After months of speculation, London-headquartered insurer Aviva has announced an agreement to sell its French business to mutual insurer Aéma Groupe, for €3.2 billion in cash.
In the second-half of last year, reports started to emerge claiming that Aviva was considering the sale of its life and P&C operations in France as the insurer embarks on a strategic transformation under the leadership of Amanda Blanc.
Back in September, it was revealed that a consortium of Allianz and life re/insurer Athora Holding was considering a takeover of the business.
While talks were said to be at an advanced stage, no deal came to fruition and around a month later, reports emerged that mutual insurer Macif and a consortium consisting of Generali and investment firm CVC Capital Partners, were preparing bids for Aviva France.
In January 2021, the combination of Aésio and Macif resulted in the creation of Aéma Groupe, a leading French mutual insurer with 8 million customers, revenues of more than €8 billion and €7.4 billion of equity.
Now, Aviva has announced that Aéma Groupe is to acquire its French business for €3.2 billion in cash, a move which significantly strengthens Aviva’s capital and liquidity with an increase in excess capital of c.£2.1 billion and central cash of c.£2.8 billion.
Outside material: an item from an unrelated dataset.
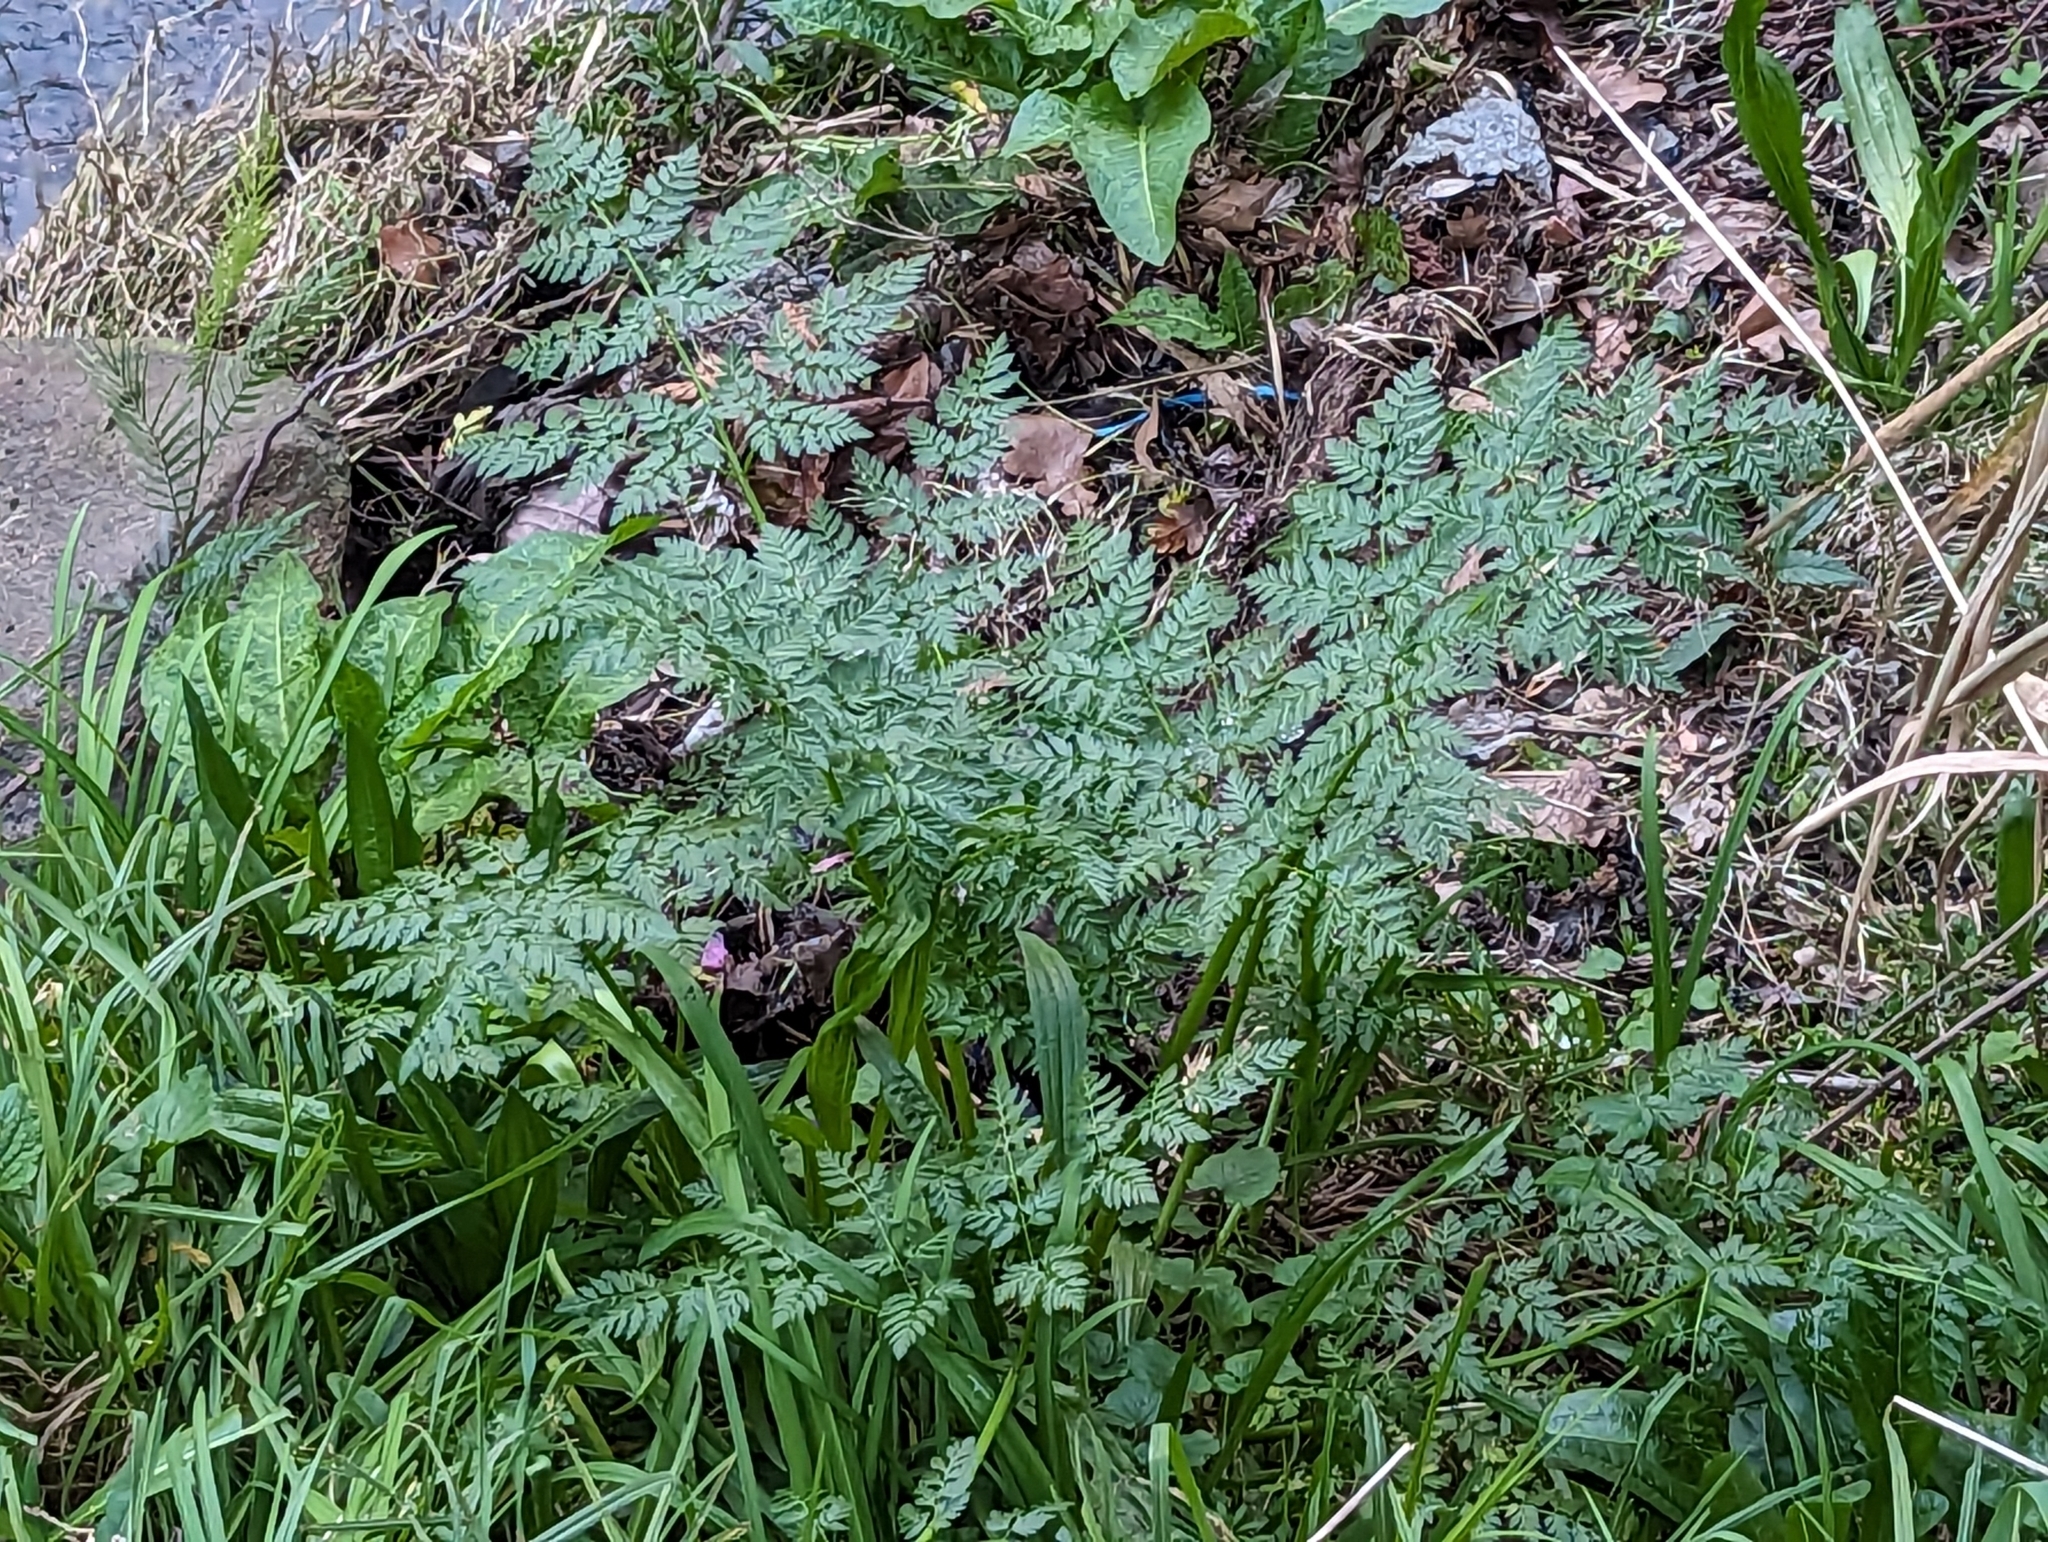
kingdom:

The deal covers the French life, general insurance, and asset management business and the 75% shareholding in Aviva France.
As at December 31st, 2020, the financial impact of the transaction on Aviva is expected to drive an increase in Solvency II capital surplus by c.£0.8 billion and Solvency II cover ratio by c.22 percentage points; increase of excess capital above 180% Solvency II cover ratio by c.£2.1 billion and centre cash by c.£2.8 billion; and drive a reduction in IFRS net asset value of c.£0.5 billion.
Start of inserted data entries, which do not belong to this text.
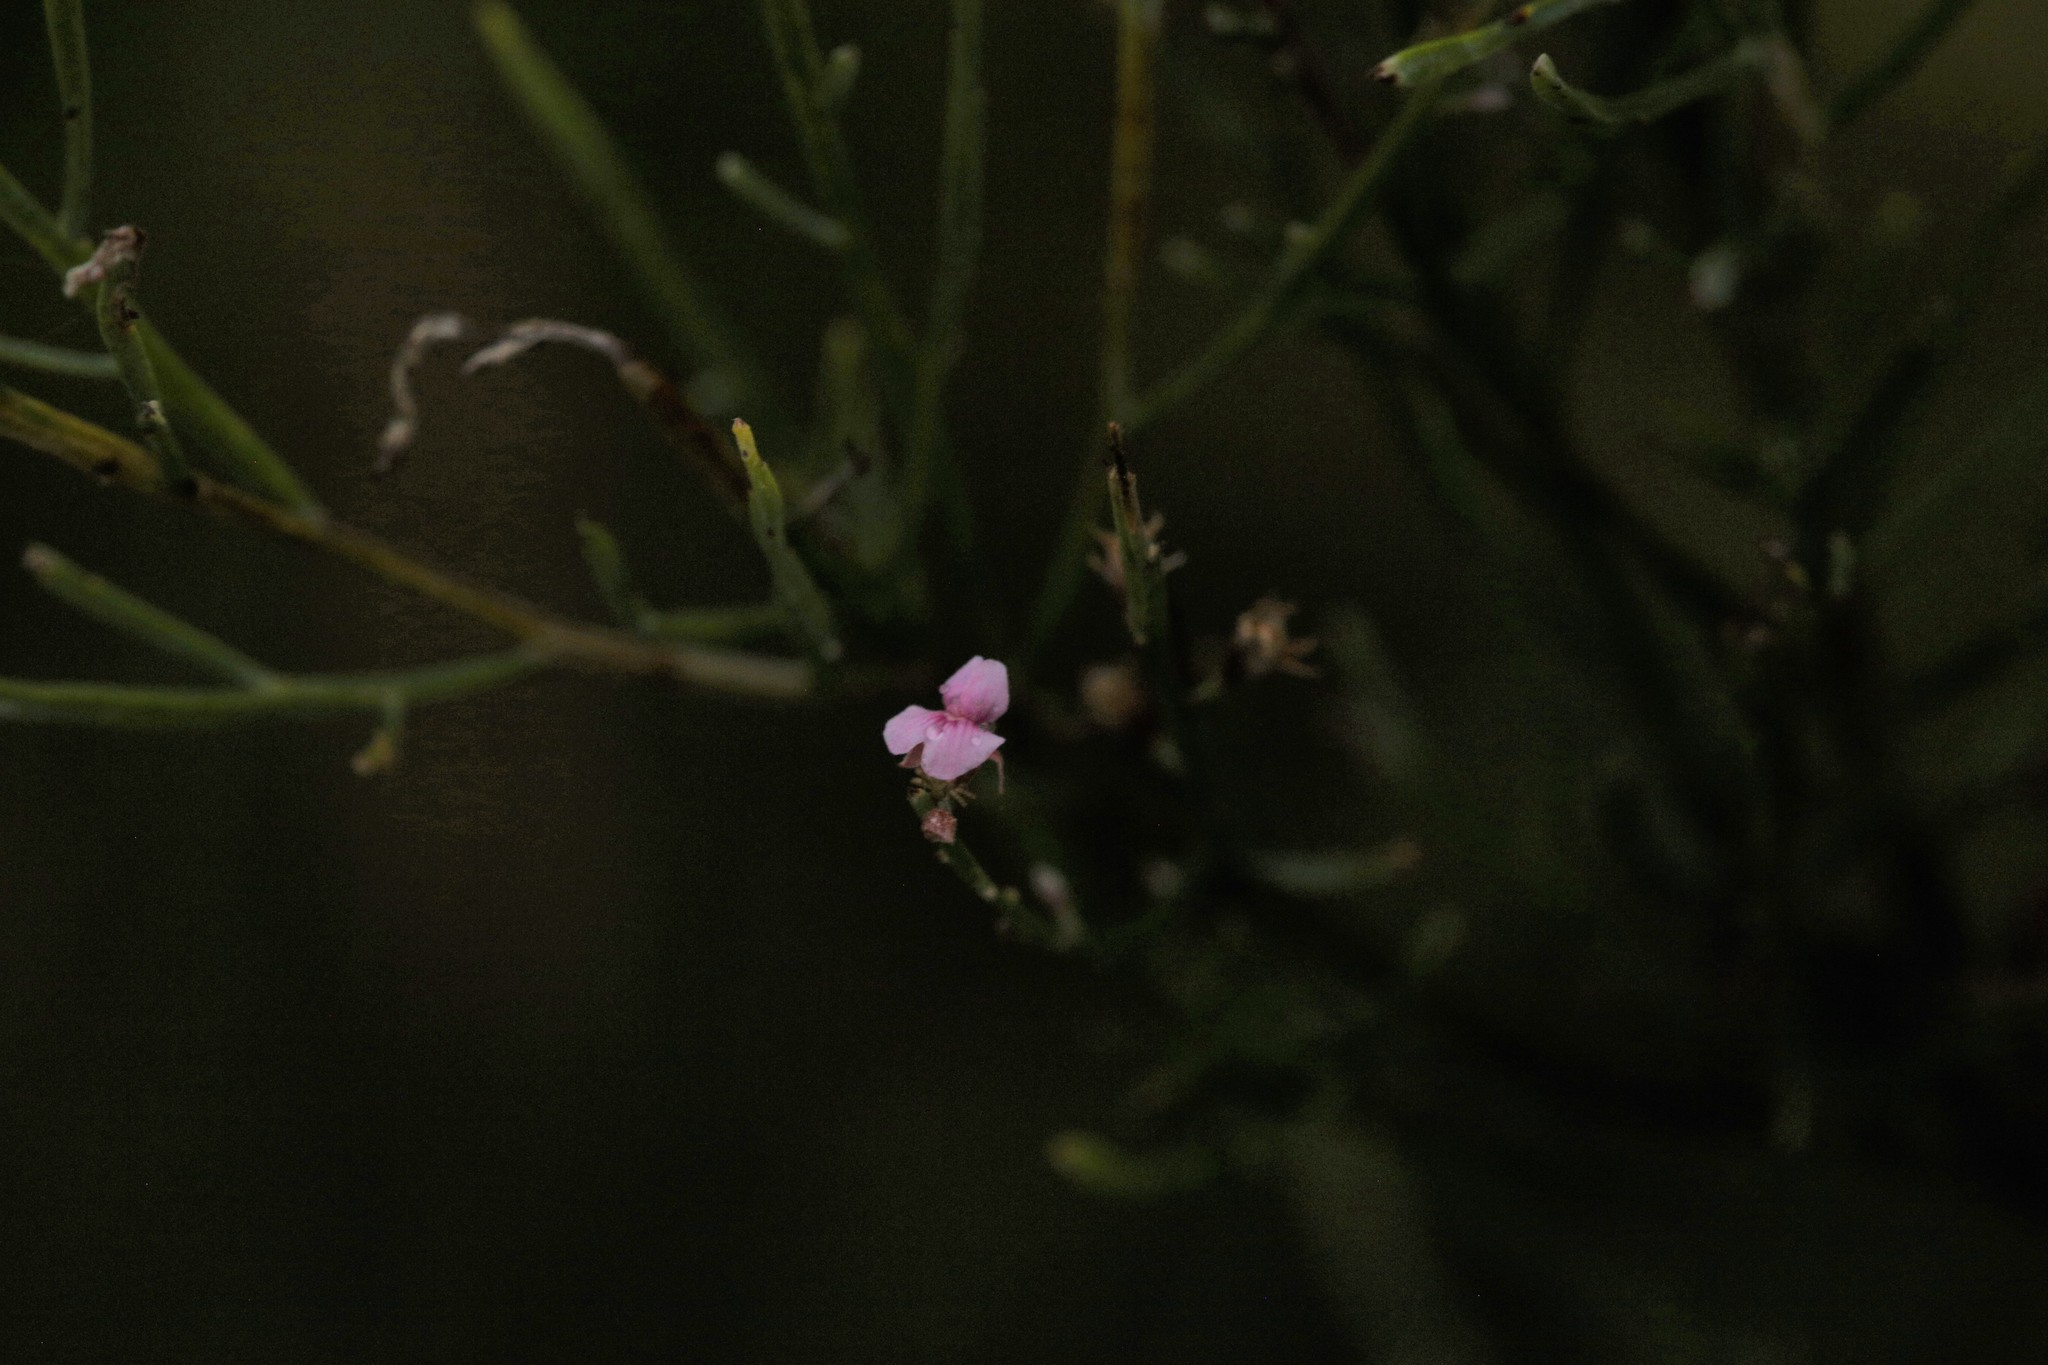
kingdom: Plantae
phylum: Tracheophyta
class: Magnoliopsida
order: Fabales
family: Fabaceae
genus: Jacksonia
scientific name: Jacksonia thesioides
The insurer states that it intends to use the increased capital and cash to support its capital framework of debt reduction, investment for long-term growth and return of excess capital to shareholders. Up to £500 million of the proceeds will be used to accelerate repayment of some of the Group’s internal loan with Aviva Insurance Limited.
“The sale of Aviva France is a very significant milestone in the delivery of our strategy. It is an excellent outcome for shareholders, customers, employees and distributors. The transaction will increase Aviva’s financial strength, remove significant volatility and bring real focus to the Group,” said Blanc.
“Aéma Groupe has a strong heritage in the French insurance industry and this transaction will propel it to a top 5 position in the French market. I am confident Aéma Groupe will be an excellent owner of Aviva France,” she added.
Under the terms of the deal, Aviva has agreed to customary warranties and indemnities, which includes a specific indemnity agreement in respect of the ‘known price’ contracts, written by Abeille Vie between 1989 and 1997, that would share the risk in the unlikely scenarios of certain costs in respect of these contracts rising above Aviva France’s already appropriate existing provisions.
Once the deal completes, which is expected by the end of this year, subject to consultation and customary conditions, customers and agents of Aviva France will receive the same level of service from the business and importantly, there’s no impact to customer policies as a result of the acquisition.
Management and employees of Aviva France will transfer to Aéma Groupe with the business, which is planned to operate as a standalone autonomous unit within Aéma.
The agreement to sell its French operations comes after the insurer offloaded its entire 80% shareholding in the Italian life insurance joint venture, Aviva Vita S.p.A, to its partner UBI Banca.
Less than a month later, Aviva reached an agreement to sell its life insurance business in Vietnam to Manulife for an all cash consideration.